6 Compelling Reasons Why You Need Female Sales professionals:

  1. Contrary to perceptions, women are good at sales, in fact, HubSpot reports that women are 5% more likely to close a deal than men. Furthermore, Professor Joel Le Bon of the University of Houston’s Bauer College of Business Sales Excellence Institute performed an analysis of his 989 students’ sales performance across 7 years. The results showed 62.5% more female top performers than male and, top female performers outperformed the top male performers by 73.9%.
  2. The book the Female Brain, author Louann Brizendine states although “the average male brain is around 10% larger than the female brain, …the female brain has more ‘connections’ between the brain’s two hemispheres. Females also have more than 10% more brain cells than males in the area of the brain called the planum temporale, which has to do with perceiving and processing language.” Consequently, women are great communicators.
  3. According to Forbes, Falon Fatemi’s, “women have a genetic predisposition for improved listening capabilities. Heschl’s gyrus, the portion of the brain that is associated with listening, is more voluminous in women, as compared to men. 74% of customers are more likely to purchase an offering if they perceive that they are being listened to.” Women can listen with empathy that is superior to men. With females prone to let others finish their sentences and not interrupt, they are better able to paraphrase what has is said, so, building strong relationships and earning the clients’ trust.
  4. Research demonstrates that men and women have different communication styles in the workplace, indicated that women are better communicators than men. Women use from 10,000 to 20,000 words a day compared to 5,000 to 10,000 of men. Women speak an average speed of 250 words a minute, about 30% more than their average male counterparts. Women effectively build rapport, digging deeper and using empathy to demonstrate that they have their customers best interests at heart.
  5. Women also have around 10% more neurons devoted to emotions and memory. These ‘mirror neurons’ are better at observing emotions in others. Studies have shown women to excel at sensing what people are feeling well ahead of men. Having intuition to listen to their gut feelings allows women to pick-up on and remain sensitive to their buyers’ feelings and reassure them at appropriate points.
  6. Increasingly a diverse sales force is likely to reflect the make-up of the customer organisation. B2B sales have the added complexity of decision-making units influencing the purchasing process. The more representative, your team, is to connect and nurture strong relationships with a diverse customer base, the more secure your pipeline and revenues.

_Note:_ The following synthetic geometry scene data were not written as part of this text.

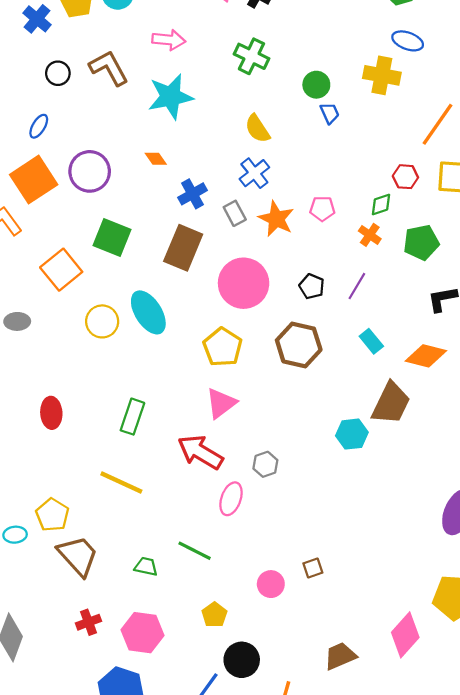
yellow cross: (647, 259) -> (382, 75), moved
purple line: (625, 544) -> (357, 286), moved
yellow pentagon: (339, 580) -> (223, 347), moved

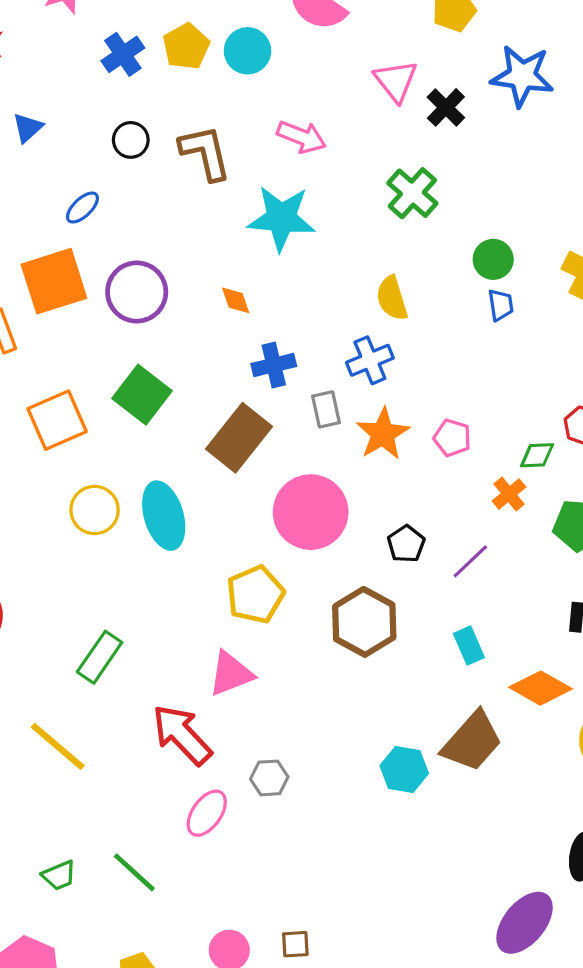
green trapezoid: (146, 567) -> (59, 875), turned 130

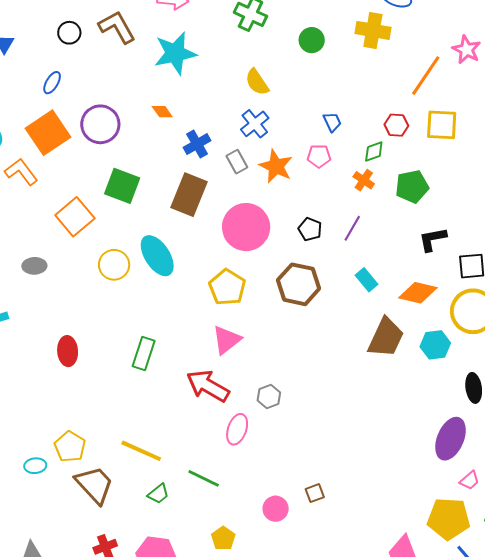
blue trapezoid: (501, 305) -> (332, 122), moved
yellow line: (58, 746) -> (141, 451), moved
cyan hexagon: (404, 770) -> (435, 345), moved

Don’t Shoot the Messenger – It Is Just Science!

As listening is a fundamental sales skill, women might just be the better sales professionals. Effectively listening to their customers, efficiently understanding customer pain points, and summarising the aspects of their offer that best resonate with each influencer in the buying process. As a result, companies with a sufficient female presence on their sales forces outperform less diverse companies.

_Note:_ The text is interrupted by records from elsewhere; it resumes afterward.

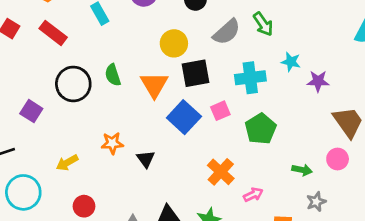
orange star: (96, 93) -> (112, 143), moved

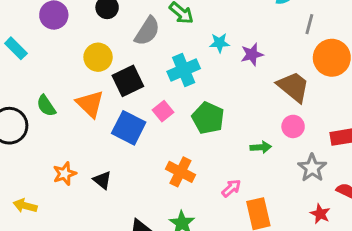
yellow arrow: (67, 163) -> (25, 206), turned 60
pink arrow: (253, 195) -> (231, 188), moved
gray star: (316, 202) -> (312, 168), moved, size x1.4

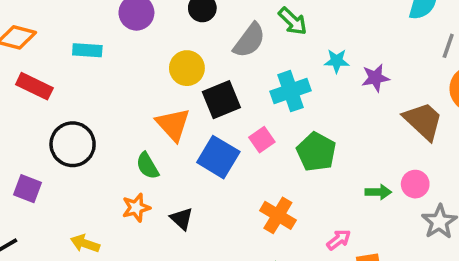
cyan rectangle: (16, 48) -> (87, 50), turned -45
green semicircle: (46, 106) -> (147, 166), moved
pink circle: (293, 126) -> (415, 184), moved

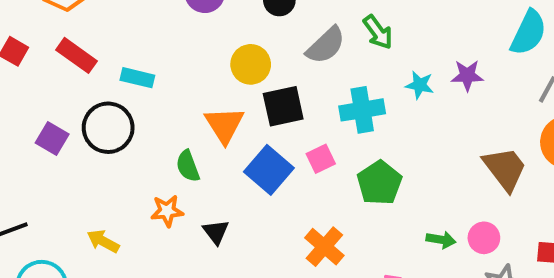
cyan rectangle: (87, 50) -> (137, 78), moved
purple star: (375, 78) -> (467, 75), moved
purple square: (27, 189) -> (52, 139), moved

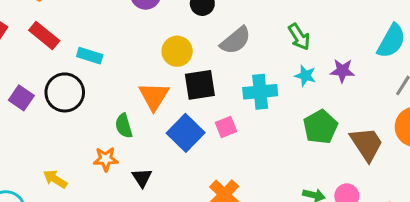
green arrow: (378, 32) -> (299, 37), moved
green pentagon: (379, 183) -> (320, 127), moved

Not only is there is a strong business rationale for ensuring gender diversity on your sales teams, but this is also a way of feeding your leadership pipeline.  Women bring different skills, natural talents and unique perspectives to your team, your business and your customer relationships.  Diversity in the workplace is increasingly seen as a way of making companies stronger in the diverse global economy.

For this reason, you cannot be complacent, and you must continue to Press for Progress not only on International Women’s Day but going forward.